■ Dataset content:
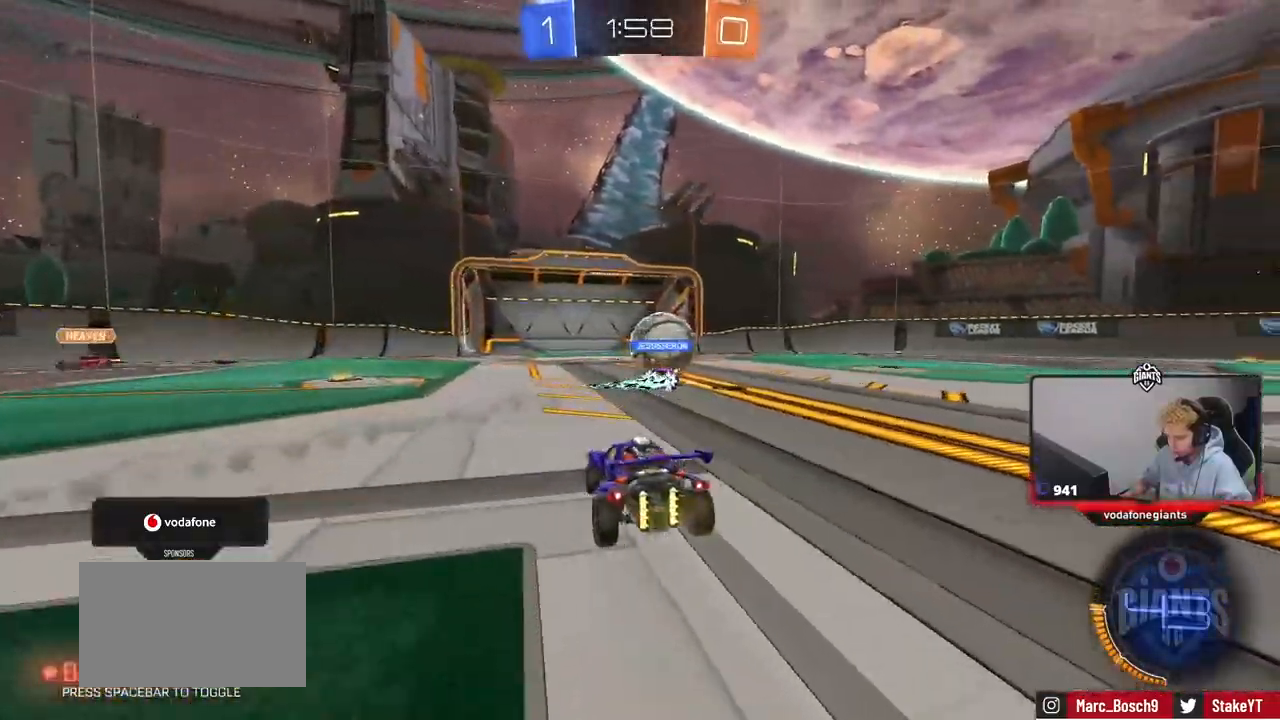
Gameplay with keyboard and mouse; each line is a JSON object with the keys and mouse buttons held at the frame after it. "events" lists presses ("down") and releases ("up") of "1", "2", "3", "4", "5", "a", "alt", "c", "caps_lock", "ctrl", "d", "e", "f", "g", "q", "r", "s", "shift", "space", "t", "tab", "v", "w", "x", "z", "mouse_left", "mouse_wheel" and "mouse_right" between this image and that frame as [ms after this image, input, new state], when the widget could be followed in between. "mouse_left", "mouse_wheel", "mouse_right" = the "left", "wheel", "right" buttons of the "mouse" list. No other keys are recorded. "wheel" means that the mouse wheel is clicked or scrolled. "mouse_move" is the direction in which the mouse moves at that frame (one of eight, or "still"), when it could be read.
{"keys": ["w"], "mouse": ["left"], "mouse_move": "still", "events": [[17, "mouse_left", "down"], [34, "d", "up"]]}
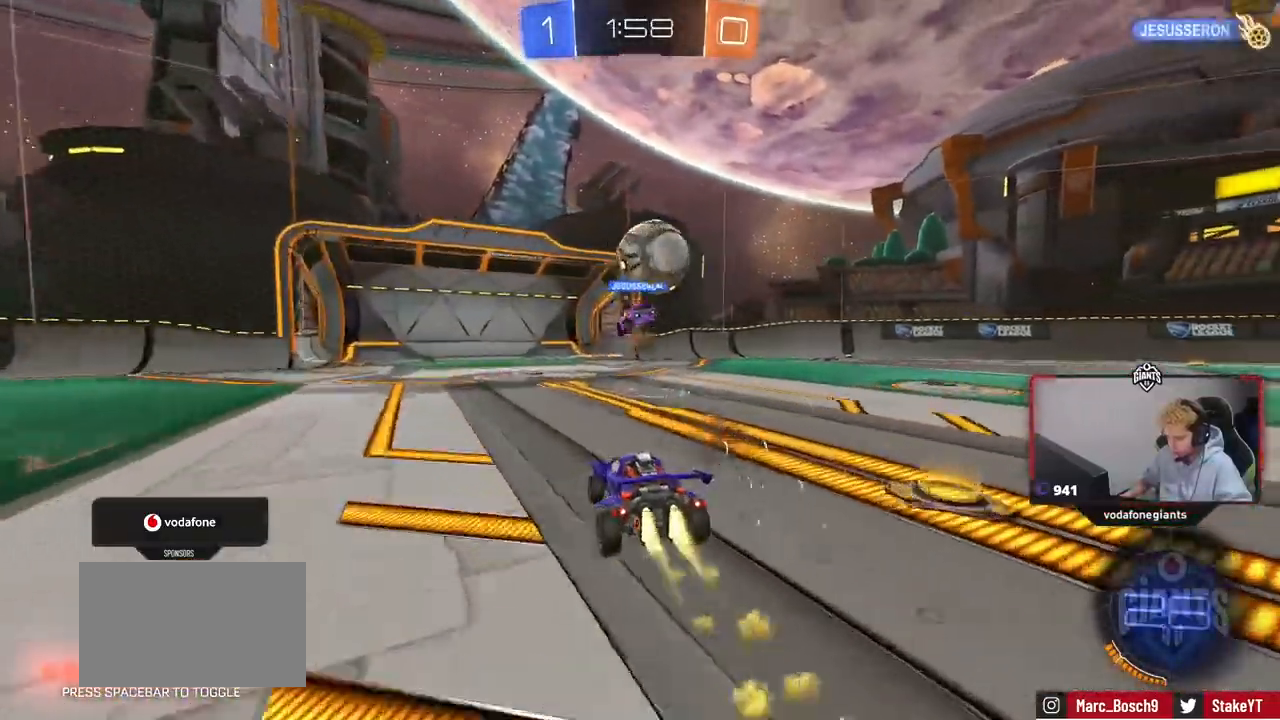
{"keys": [], "mouse": [], "mouse_move": "still", "events": [[50, "mouse_left", "up"], [233, "d", "down"], [283, "w", "up"], [333, "d", "up"]]}
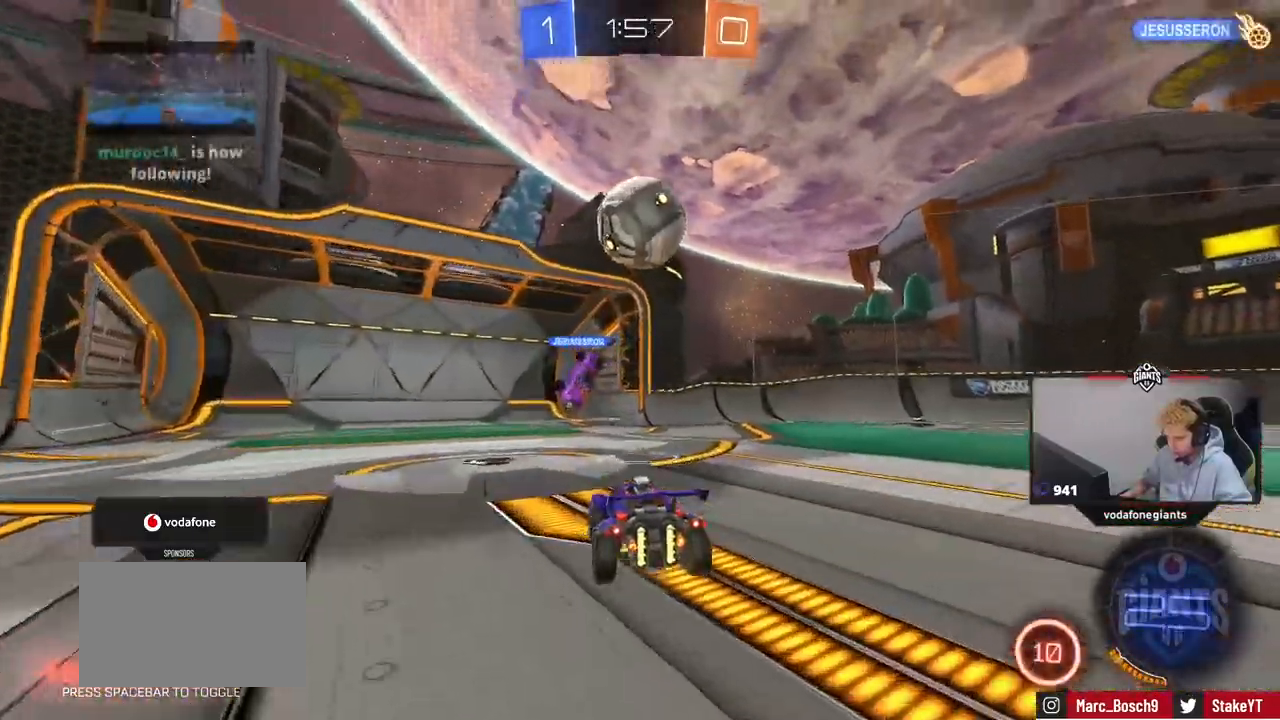
{"keys": ["a", "w"], "mouse": ["left"], "mouse_move": "down", "events": [[17, "a", "down"], [67, "mouse_right", "down"], [67, "s", "down"], [117, "a", "up"], [117, "d", "down"], [301, "mouse_left", "down"], [301, "s", "up"], [401, "d", "up"], [401, "mouse_right", "up"], [451, "a", "down"], [451, "w", "down"]]}
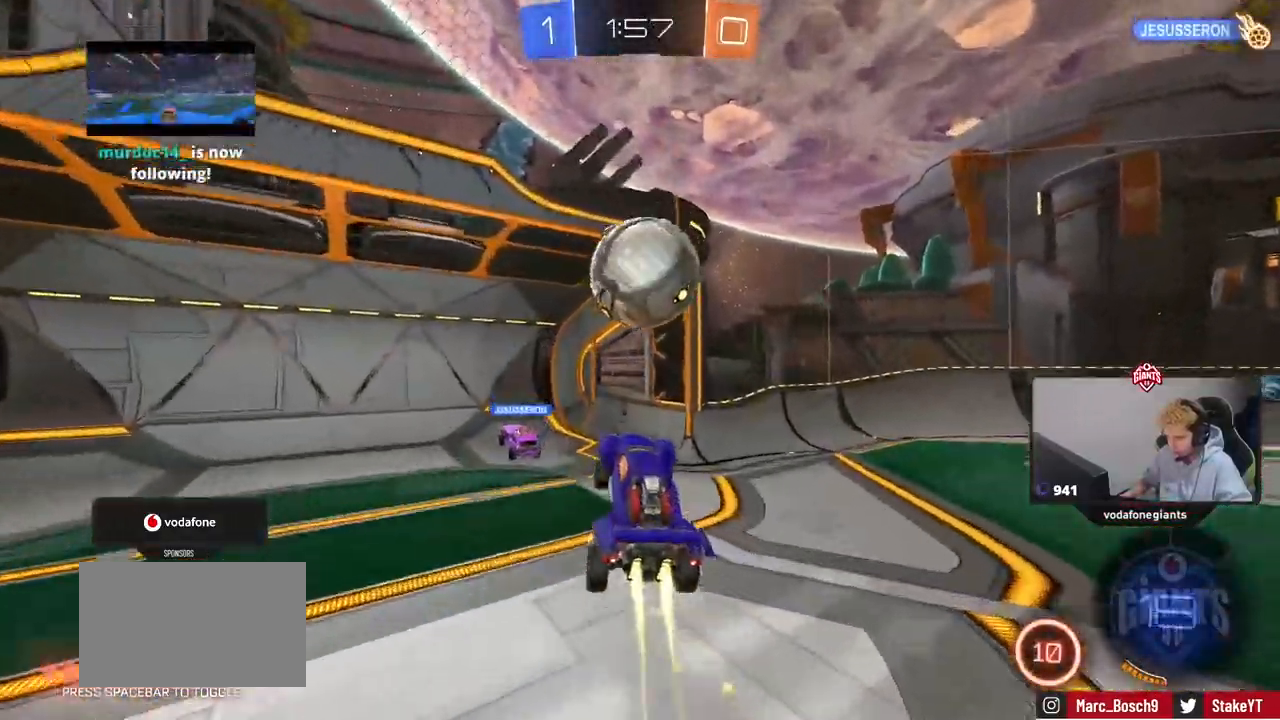
{"keys": ["d", "shift"], "mouse": ["left"], "mouse_move": "still", "events": [[83, "a", "up"], [83, "d", "down"], [183, "mouse_right", "down"], [183, "shift", "down"], [267, "s", "down"], [267, "w", "up"], [417, "mouse_right", "up"], [467, "s", "up"]]}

■ Task objective:
We ask that the entries above be copied exactly, with the pictures omitted.

■ Answer box:
Gameplay with keyboard and mouse; each line is a JSON object with the keys and mouse buttons held at the frame after it. "events" lists presses ("down") and releases ("up") of "1", "2", "3", "4", "5", "a", "alt", "c", "caps_lock", "ctrl", "d", "e", "f", "g", "q", "r", "s", "shift", "space", "t", "tab", "v", "w", "x", "z", "mouse_left", "mouse_wheel" and "mouse_right" between this image and that frame as [ms after this image, input, new state], when the widget could be followed in between. "mouse_left", "mouse_wheel", "mouse_right" = the "left", "wheel", "right" buttons of the "mouse" list. No other keys are recorded. "wheel" means that the mouse wheel is clicked or scrolled. "mouse_move" is the direction in which the mouse moves at that frame (one of eight, or "still"), when it could be read.
{"keys": ["w"], "mouse": ["left"], "mouse_move": "still", "events": [[17, "mouse_left", "down"], [34, "d", "up"]]}
{"keys": [], "mouse": [], "mouse_move": "still", "events": [[50, "mouse_left", "up"], [233, "d", "down"], [283, "w", "up"], [333, "d", "up"]]}
{"keys": ["a", "w"], "mouse": ["left"], "mouse_move": "down", "events": [[17, "a", "down"], [67, "mouse_right", "down"], [67, "s", "down"], [117, "a", "up"], [117, "d", "down"], [301, "mouse_left", "down"], [301, "s", "up"], [401, "d", "up"], [401, "mouse_right", "up"], [451, "a", "down"], [451, "w", "down"]]}
{"keys": ["d", "shift"], "mouse": ["left"], "mouse_move": "still", "events": [[83, "a", "up"], [83, "d", "down"], [183, "mouse_right", "down"], [183, "shift", "down"], [267, "s", "down"], [267, "w", "up"], [417, "mouse_right", "up"], [467, "s", "up"]]}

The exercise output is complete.